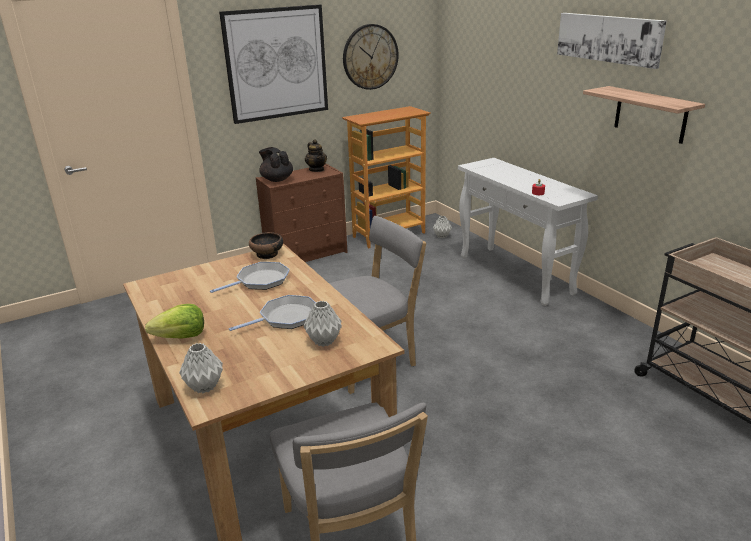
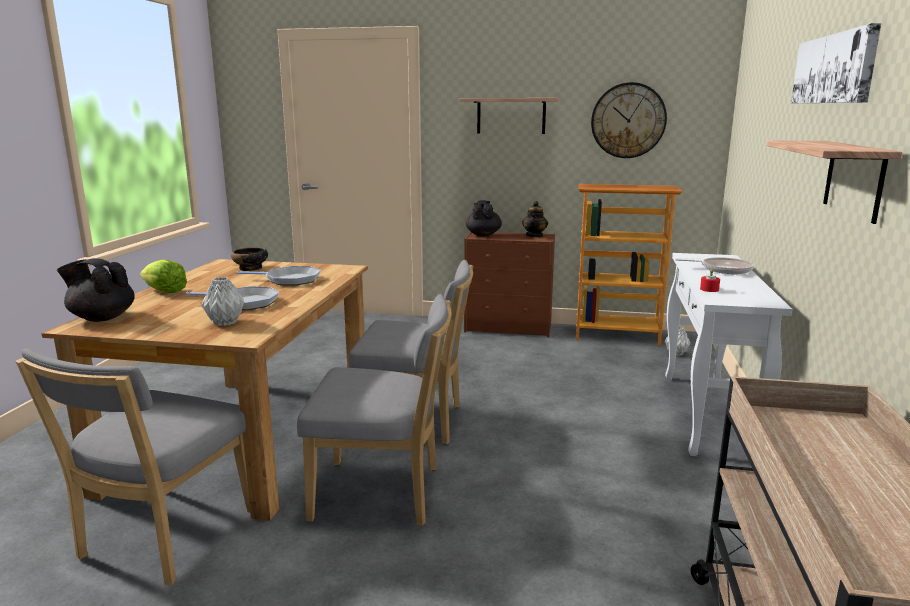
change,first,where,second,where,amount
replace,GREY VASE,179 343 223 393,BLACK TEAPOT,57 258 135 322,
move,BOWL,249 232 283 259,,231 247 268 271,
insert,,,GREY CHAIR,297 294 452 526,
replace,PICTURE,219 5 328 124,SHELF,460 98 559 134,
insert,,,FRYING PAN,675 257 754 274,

__________

Problem details:
Copy the records above exactly, omitting every picture.

Answer:
change,first,where,second,where,amount
replace,GREY VASE,179 343 223 393,BLACK TEAPOT,57 258 135 322,
move,BOWL,249 232 283 259,,231 247 268 271,
insert,,,GREY CHAIR,297 294 452 526,
replace,PICTURE,219 5 328 124,SHELF,460 98 559 134,
insert,,,FRYING PAN,675 257 754 274,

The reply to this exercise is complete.